Problem description >>
In the article on PCCW chairman Richard Li and his Stanford degree, what reason did Li give reporters in Tokyo for not finishing his course?

Text for analysis >>
——————————

PCCW Chairman Not Quite a Stanford Grad
Pacific Century CyberWorks' Richard Li says he never graduated, and blames clerical errors at his company for promoting a falsehood. By Joanne Lee-Young
HONG KONG – The image-makers for Pacific Century CyberWorks liked to brag that Chairman Richard Li was a Stanford grad. It turns out, however, that tales of his graduation were slightly exaggerated.
Thursday's International Herald Tribune reported that Li attended the university in the 1980s, but that, according to university employees, he never received a diploma. Local media began to buzz with headlines like "Phantom Degree."
Amid the media barrage, Li acknowledged that he did not graduate. Blaming the misleading impression on clerical errors in his company's promotional material and on its Web site, he stressed that these "mistakes" did not appear in legal documents.
CyberWorks was once Asia's most promising Internet play. It was wildly popular with retail investors in Hong Kong who saw it as the project of the young son of a tycoon – a son who had all the right stuff: money, connections, and a prestigious Silicon Valley degree in computer engineering. Articles in the New York Times, the Wall Street Journal, the Economist, Forbes, Time and the Standard have all made mention of Li's Stanford degree.
Li told reporters in Tokyo that he "was in a rush to go work at an investment bank so I didn't finish my course." He said that all materials distributed to the general public would be corrected immediately, but hurried to say that "all our documents to the stock exchange, legal institutions and listing companies only said I went to school there, but didn't say I graduated from there."
CyberWorks has tumbled along with the other dot-coms, making Li a high-profile target for both violence and ridicule. At the beginning of this year, bombs damaged phone booths owned by his company. Earlier this month, a publishing company sold nearly 20,000 copies of a 97-page comic book that pokes fun at Li.
The revelation has had little impact on the company's stock price. The stock fell 4 percent to a new 52-week low at 46 cents, but mostly on continued selling pressure from the plan of one of its largest shareholders, the U.K.'s Cable & Wireless, to sell a 7.5 percent stake in the company. The broader Hong Kong market also fell 4 percent.

——————————

Collected data entries
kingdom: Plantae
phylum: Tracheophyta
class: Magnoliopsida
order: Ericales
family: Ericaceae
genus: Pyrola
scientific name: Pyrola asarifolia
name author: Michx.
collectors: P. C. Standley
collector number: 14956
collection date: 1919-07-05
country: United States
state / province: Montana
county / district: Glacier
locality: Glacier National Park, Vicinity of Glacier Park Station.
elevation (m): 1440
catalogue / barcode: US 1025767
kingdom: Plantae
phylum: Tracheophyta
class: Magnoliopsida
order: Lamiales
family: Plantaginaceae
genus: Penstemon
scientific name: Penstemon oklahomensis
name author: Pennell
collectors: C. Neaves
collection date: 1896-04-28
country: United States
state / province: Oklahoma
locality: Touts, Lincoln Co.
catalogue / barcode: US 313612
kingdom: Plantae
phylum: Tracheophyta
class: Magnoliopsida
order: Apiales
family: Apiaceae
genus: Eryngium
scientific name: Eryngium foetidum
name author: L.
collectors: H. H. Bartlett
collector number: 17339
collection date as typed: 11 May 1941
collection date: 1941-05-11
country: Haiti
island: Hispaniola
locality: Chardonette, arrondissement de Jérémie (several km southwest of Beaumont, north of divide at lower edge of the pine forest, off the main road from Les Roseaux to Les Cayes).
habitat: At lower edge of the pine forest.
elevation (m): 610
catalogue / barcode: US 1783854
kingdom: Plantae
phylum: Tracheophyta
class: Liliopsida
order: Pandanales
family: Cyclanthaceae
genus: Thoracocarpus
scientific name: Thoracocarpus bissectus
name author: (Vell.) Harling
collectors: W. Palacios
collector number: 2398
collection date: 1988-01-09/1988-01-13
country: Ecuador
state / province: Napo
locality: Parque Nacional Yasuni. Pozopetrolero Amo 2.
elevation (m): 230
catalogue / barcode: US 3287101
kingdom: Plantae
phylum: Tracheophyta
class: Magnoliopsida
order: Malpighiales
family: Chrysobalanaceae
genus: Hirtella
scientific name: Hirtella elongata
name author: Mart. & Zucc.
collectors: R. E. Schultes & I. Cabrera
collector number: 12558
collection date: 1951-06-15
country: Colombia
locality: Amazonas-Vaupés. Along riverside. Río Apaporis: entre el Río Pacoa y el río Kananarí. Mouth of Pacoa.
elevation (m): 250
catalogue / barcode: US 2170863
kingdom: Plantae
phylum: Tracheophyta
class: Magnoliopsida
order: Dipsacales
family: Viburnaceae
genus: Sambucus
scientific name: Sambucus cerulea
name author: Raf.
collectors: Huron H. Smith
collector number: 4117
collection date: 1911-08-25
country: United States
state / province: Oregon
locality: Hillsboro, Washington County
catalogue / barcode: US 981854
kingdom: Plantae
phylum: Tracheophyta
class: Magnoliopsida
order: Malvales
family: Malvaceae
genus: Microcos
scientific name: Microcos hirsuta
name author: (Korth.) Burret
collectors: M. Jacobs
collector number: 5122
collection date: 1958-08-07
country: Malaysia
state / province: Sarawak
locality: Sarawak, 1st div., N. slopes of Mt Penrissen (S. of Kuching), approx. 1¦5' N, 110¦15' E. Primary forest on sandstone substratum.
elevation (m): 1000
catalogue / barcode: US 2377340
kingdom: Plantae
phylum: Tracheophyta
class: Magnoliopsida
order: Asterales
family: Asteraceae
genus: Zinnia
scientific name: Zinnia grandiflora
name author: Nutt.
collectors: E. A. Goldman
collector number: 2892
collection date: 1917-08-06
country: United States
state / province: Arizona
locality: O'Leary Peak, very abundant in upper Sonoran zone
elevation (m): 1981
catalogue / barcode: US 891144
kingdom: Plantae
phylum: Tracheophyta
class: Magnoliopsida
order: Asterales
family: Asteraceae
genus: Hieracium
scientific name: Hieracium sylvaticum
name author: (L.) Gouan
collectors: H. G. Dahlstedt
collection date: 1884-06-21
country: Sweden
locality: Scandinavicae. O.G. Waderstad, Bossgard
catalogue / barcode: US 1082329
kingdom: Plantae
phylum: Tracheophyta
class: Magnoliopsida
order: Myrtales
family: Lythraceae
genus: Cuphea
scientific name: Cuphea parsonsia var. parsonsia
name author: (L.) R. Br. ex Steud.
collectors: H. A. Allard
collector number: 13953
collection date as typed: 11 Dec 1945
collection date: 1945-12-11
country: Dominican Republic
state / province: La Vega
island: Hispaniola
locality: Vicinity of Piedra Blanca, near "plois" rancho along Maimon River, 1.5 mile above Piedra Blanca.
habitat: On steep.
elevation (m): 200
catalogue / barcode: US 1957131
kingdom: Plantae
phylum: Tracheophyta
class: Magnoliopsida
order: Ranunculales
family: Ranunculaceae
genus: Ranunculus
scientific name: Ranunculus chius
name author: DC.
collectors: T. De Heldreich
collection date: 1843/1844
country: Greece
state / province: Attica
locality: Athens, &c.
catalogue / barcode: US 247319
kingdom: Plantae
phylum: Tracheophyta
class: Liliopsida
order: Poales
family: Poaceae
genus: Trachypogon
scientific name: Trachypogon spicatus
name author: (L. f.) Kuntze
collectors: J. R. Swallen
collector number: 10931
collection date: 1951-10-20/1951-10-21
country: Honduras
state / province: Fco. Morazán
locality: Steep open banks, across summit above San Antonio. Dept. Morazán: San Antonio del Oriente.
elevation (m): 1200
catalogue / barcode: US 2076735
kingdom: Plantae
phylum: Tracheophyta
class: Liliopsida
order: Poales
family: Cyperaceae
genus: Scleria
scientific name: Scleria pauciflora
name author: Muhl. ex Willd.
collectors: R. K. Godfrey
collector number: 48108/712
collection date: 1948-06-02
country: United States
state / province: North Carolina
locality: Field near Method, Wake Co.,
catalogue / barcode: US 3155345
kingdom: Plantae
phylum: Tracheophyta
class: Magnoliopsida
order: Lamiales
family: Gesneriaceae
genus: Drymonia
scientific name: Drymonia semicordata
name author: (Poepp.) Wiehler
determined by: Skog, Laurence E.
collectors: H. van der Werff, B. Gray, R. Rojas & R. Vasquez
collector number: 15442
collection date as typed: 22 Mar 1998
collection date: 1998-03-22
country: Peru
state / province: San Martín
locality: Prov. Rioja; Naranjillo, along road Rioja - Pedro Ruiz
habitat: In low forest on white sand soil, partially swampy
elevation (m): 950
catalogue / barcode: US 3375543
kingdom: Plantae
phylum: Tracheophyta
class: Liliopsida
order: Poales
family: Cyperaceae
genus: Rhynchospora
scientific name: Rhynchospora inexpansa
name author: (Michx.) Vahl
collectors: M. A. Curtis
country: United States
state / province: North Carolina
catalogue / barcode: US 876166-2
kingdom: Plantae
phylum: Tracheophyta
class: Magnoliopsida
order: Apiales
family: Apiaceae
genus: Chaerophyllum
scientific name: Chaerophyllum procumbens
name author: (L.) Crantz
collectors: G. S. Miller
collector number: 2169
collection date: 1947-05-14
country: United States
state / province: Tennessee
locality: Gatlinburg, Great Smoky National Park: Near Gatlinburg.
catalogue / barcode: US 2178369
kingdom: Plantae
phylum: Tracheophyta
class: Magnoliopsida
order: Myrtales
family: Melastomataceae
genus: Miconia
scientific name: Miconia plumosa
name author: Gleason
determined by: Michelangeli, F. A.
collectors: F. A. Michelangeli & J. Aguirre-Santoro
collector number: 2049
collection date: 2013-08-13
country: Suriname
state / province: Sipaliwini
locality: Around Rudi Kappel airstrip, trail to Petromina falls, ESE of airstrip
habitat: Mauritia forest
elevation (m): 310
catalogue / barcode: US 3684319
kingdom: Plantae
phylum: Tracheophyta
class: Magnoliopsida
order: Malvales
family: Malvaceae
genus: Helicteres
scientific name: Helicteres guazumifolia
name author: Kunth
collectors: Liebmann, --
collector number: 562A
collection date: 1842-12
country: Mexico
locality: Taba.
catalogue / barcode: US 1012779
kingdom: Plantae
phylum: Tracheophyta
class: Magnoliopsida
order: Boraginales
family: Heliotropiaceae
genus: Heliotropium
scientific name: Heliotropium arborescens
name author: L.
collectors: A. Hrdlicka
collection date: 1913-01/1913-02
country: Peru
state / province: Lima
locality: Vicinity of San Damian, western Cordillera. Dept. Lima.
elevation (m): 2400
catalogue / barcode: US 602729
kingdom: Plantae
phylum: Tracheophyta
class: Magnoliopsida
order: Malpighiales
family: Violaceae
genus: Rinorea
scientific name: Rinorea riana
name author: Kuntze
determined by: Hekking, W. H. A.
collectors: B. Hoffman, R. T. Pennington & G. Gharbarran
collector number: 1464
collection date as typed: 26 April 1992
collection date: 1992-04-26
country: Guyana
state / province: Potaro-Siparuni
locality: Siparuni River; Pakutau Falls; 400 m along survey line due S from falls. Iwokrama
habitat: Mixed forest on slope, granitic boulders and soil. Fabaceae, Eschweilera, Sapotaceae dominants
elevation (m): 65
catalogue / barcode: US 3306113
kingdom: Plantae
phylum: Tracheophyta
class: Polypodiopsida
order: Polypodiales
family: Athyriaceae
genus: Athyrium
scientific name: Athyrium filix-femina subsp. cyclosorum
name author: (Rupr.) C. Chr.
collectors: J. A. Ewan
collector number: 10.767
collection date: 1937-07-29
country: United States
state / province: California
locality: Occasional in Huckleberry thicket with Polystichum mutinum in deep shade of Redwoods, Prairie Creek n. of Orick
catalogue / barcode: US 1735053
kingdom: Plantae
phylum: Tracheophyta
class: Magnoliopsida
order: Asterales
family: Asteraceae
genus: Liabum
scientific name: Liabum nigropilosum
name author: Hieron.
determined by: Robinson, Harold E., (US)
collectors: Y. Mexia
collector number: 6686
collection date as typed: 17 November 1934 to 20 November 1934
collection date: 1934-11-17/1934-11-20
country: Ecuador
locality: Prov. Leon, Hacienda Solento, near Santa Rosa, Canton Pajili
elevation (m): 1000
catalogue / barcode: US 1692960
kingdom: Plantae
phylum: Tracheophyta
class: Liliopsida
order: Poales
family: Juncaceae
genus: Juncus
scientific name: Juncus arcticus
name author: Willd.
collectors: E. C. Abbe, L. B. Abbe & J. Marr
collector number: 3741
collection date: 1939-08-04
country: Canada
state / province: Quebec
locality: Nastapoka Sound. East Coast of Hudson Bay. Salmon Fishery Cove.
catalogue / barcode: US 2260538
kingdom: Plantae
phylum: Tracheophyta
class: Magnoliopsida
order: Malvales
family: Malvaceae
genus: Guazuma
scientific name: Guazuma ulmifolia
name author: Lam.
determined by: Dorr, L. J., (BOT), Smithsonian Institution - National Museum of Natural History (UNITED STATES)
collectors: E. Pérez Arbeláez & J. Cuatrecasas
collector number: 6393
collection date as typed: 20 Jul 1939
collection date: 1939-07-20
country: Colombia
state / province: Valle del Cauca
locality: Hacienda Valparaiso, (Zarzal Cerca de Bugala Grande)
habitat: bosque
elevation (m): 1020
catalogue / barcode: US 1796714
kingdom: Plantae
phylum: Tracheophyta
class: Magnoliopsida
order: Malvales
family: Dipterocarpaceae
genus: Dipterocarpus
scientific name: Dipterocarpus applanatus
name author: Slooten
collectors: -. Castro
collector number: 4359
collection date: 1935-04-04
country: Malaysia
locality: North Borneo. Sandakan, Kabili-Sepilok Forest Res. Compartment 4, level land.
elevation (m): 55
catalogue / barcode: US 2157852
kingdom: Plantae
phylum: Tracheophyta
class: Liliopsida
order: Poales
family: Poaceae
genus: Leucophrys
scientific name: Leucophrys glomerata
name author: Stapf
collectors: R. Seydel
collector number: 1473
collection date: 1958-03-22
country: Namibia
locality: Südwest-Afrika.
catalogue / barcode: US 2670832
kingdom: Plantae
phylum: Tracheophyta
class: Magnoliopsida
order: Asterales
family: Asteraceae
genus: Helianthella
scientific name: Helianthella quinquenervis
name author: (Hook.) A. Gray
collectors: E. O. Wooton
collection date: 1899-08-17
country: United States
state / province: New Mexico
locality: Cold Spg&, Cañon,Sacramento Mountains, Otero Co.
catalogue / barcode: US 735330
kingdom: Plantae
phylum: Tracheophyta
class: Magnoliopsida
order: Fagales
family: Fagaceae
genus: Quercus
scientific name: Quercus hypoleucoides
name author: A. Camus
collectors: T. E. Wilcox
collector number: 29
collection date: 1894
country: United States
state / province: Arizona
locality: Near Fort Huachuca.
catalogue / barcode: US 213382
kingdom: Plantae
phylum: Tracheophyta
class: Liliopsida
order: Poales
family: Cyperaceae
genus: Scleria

——————————

Task solution >>
He said he was in a rush to go work at an investment bank.